Porous Na2Fe(SO4)2/C: high pseudocapacitive contribution for accelerated sodium storage kinetics

Abstract

To meet the urgent requirement for sustainable energy storage technologies, incorporating effective waste management into the design of energy storage materials can achieve a closed-loop supply chain from waste to energy. Herein, extrinsic pseudocapacitive (PDC) cathode materials with different carbon contents were synthesized using FeSO₄·7H₂O waste through a simple ball milling and annealing process, which enhances sodium storage kinetics and achieves waste recycling. The results indicate that NFSO particles and graphite flakes create a disordered porous structure, which enhances the PDC effect, thus overcoming the slow migration rate of sodium-ions.

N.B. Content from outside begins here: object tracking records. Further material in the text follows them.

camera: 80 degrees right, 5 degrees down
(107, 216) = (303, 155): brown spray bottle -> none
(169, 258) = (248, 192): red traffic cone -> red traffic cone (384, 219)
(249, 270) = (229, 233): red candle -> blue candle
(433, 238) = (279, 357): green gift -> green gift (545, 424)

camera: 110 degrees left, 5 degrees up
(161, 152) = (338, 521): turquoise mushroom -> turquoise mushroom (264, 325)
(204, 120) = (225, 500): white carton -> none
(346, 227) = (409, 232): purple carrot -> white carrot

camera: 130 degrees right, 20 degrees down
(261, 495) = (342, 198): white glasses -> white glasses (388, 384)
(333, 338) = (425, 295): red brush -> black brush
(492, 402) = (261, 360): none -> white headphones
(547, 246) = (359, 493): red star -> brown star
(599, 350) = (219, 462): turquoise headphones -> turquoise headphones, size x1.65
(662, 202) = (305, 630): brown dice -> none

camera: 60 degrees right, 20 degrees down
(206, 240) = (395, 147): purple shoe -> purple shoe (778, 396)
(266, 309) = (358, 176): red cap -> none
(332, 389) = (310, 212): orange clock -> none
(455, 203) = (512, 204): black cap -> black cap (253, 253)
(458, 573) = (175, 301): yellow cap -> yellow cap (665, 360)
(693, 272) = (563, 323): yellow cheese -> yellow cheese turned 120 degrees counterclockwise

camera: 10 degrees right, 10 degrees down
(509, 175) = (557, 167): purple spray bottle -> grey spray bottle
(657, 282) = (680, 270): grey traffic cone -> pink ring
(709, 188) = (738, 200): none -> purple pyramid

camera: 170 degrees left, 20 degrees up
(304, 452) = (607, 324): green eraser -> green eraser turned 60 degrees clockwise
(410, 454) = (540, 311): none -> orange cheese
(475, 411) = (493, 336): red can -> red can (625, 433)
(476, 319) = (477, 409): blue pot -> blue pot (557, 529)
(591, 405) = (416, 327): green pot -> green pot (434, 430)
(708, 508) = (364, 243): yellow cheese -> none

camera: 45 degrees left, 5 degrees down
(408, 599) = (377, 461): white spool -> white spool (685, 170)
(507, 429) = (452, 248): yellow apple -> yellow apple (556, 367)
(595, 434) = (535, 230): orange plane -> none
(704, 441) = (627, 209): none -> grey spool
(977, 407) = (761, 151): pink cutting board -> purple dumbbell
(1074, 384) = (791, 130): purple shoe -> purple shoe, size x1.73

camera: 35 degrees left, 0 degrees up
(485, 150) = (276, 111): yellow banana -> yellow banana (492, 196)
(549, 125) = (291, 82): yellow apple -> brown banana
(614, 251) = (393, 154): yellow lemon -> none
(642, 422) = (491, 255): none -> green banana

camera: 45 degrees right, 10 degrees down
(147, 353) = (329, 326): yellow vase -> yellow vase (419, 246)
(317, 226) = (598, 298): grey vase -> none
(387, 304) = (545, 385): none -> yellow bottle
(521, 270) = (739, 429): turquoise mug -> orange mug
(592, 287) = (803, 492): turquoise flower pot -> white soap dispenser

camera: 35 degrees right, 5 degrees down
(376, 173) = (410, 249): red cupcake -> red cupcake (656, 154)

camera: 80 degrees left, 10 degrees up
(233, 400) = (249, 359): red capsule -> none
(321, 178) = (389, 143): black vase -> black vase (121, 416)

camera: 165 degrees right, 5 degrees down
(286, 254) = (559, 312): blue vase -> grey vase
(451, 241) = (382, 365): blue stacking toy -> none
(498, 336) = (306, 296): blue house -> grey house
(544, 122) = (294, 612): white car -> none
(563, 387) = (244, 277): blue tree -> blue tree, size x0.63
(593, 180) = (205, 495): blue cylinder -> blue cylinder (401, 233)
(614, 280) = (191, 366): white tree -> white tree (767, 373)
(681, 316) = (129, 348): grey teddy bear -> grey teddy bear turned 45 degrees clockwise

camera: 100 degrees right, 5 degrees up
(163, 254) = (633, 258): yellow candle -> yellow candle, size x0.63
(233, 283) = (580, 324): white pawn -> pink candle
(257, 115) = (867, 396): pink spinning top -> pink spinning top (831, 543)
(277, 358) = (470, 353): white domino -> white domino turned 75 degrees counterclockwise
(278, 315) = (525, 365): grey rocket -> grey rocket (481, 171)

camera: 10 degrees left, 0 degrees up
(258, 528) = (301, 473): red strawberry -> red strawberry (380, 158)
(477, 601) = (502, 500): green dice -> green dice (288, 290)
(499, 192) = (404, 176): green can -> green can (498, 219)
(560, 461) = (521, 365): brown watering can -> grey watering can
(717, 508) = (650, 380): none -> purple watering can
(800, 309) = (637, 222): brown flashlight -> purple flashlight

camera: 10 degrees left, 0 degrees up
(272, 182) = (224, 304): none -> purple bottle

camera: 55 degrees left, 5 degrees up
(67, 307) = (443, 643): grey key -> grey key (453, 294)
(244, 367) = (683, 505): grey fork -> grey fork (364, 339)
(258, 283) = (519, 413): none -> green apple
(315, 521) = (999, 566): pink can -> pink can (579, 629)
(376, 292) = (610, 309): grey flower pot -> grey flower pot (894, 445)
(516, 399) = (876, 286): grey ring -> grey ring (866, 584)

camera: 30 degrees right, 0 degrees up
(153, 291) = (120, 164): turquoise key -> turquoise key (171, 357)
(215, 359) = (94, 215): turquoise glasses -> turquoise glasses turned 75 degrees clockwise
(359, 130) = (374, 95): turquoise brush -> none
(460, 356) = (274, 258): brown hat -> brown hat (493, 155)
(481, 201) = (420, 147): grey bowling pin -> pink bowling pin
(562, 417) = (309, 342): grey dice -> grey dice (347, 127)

Specifically, the diffusion coefficient of NFSO/C-10 increased by around an order of magnitude compared to that of NFSO, increasing from 10⁻¹² to 10⁻¹¹. The discharge capacity reached 84 mA h g⁻¹ at 0.2C (1C = 91 mA g⁻¹). The present work realizes the high-value reuse of waste and highlights the crucial role of the PDC effect in enhancing diffusion dynamics, which opens up a new direction for the design and synthesis of high-rate iron-based sulfate cathode materials.